As used in this Annex A, “Loan Parties” shall mean the applicable Company Parties that will be a loan party (i.e., borrower, guarantor, grantor and/or pledgor) under the Credit Facility.
The closing and the making of the initial extensions of credit under the Extended Term of the Credit Facility will be subject to the satisfaction (or waiver by the Commitment Parties) solely of the following conditions precedent:
1. The Credit Agreement and other Definitive Documentation consistent with the Commitment Letter shall have been executed and delivered by the applicable Loan Parties to the applicable BP Lenders; and the BP Lenders shall have received from duly licensed outside legal counsel for such Loan Parties customary legal opinions (including, as applicable, regulatory/licensing, true sale, non-consolidation and other regulatory matters).
2. The representations and warranties set forth in the Definitive Documentation shall be true and correct in all material respects as of the Closing Date (except, in the case of any representation or warranty which expressly relates to a given date or period, such representation and warranty shall be true and correct in all material respects as of the respective date or for the respective period, as the case may be); provided, however, that if any such representation and warranty is qualified by materiality or material adverse effect, then such representation and warranty shall be true and correct in all respects.
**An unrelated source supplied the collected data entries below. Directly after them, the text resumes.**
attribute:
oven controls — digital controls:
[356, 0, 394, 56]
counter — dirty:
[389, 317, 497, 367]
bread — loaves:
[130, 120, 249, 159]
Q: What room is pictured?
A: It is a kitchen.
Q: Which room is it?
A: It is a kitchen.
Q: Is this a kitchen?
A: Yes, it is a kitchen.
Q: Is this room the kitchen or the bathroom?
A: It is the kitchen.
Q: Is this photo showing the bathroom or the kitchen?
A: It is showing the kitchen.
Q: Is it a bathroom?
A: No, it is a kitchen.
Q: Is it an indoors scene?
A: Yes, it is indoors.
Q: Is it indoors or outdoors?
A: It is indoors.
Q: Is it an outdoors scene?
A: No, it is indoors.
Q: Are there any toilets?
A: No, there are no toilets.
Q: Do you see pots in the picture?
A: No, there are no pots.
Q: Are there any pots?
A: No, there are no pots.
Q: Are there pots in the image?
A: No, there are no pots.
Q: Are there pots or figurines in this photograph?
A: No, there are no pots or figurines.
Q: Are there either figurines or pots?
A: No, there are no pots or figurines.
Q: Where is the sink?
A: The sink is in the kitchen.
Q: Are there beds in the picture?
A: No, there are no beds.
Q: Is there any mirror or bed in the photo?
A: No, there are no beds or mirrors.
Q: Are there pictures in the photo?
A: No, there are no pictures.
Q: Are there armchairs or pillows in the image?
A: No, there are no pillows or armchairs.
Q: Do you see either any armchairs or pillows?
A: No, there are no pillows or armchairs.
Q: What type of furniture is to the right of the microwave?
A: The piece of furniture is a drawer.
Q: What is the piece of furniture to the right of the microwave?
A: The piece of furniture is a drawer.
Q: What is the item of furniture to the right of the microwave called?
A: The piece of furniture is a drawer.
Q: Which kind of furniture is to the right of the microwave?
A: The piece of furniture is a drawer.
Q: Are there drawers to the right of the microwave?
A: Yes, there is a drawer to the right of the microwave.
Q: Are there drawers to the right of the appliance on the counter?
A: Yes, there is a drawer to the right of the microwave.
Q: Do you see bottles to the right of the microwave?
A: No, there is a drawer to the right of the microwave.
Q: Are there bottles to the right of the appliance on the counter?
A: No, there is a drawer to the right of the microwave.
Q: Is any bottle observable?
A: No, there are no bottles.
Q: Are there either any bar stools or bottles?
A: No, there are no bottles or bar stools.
3. All fees, expenses, and other amounts incurred by the Commitment Parties and required by the terms of the Commitment Letter to be paid prior to or on the Closing Date shall have been paid, or shall be paid substantially concurrently with, the borrowing under the Credit Facility (which amounts may be offset against the proceeds of the Credit Facility).
- BP Lender shall have received final internal credit approval for the Extended Term.